Why is it that the american cruze diesel says 5.1L/100km (46mpg) but my Canadian cruze says 4.2L/100km (67mpg imp)on its window sticker? The math doesn't add up so I don't understand.


----------



## Merc6 (Jun 8, 2013)

money_man said:


> Why is it that the american cruze diesel says 5.1L/100km (46mpg) but my Canadian cruze says 4.2L/100km (67mpg imp)on its window sticker? The math doesn't add up so I don't understand.


Someone will come in to scientifically answer. In short, they test their "real world" MPG differently from the US.


----------



## obermd (Mar 3, 2012)

First, Canadian advertising is using Imperial MPG, which is about 20% higher than US MPG. Second, Canada uses the older two-cycle test that the US EPA abandoned nearly a decade ago. The EPA uses a more realistic five-cycle test that takes into account the heavy use of creature comforts like air conditioning and radio usage. As a result of the changes to the EPA testing system, most cars will test about 10% lower in the US than any other country.

I ran into this discrepancy when developing the HyperCruzer targets last summer and did a lot of research on how non-US testing compares to the EPA.


----------



## money_man (Feb 25, 2014)

Hmm, I didn't realize we used a different system than you.
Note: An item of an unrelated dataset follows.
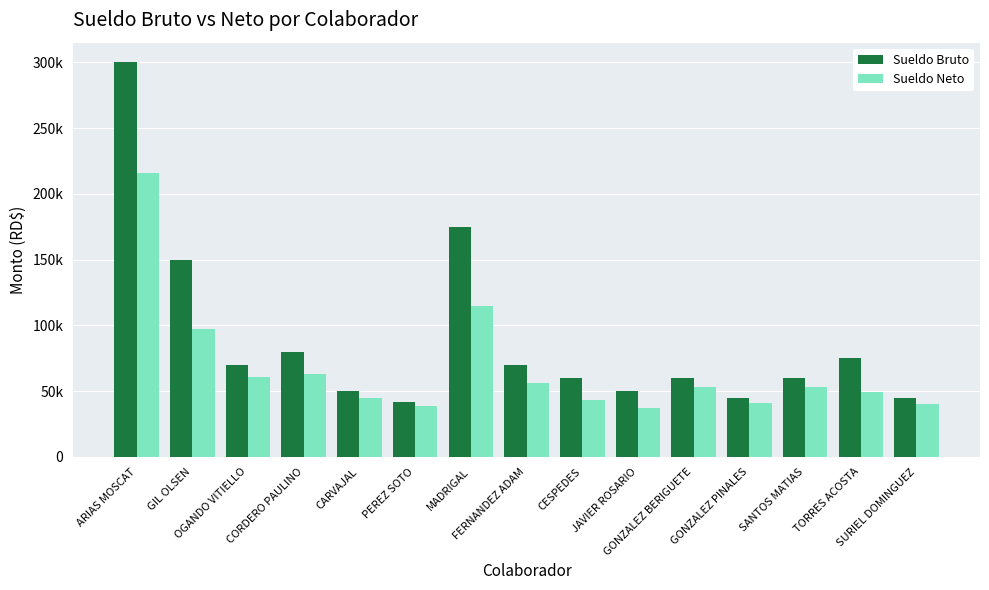

Read the Sueldo Bruto value at GIL OLSEN.

150000.0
So as long as I average 5.1L/100km or less on the hwy then I'm doing good. 4.2L/100km seems unrealistic to me however I'm only at 5000miles.


----------



## oilburner (Jun 13, 2013)

I think you seen 5.1 liters per 100k on the GM Canada web site. that's where I seen it for the 2015 cruze diesel 6 speed manual.
I wonder if transport Canada tightened up on the mileage testing. 
your correct on 2014 4.2 per 100ks ,its on the window build sheet.


----------



## money_man (Feb 25, 2014)

Actually I saw it on a car and driver or motortrend review


----------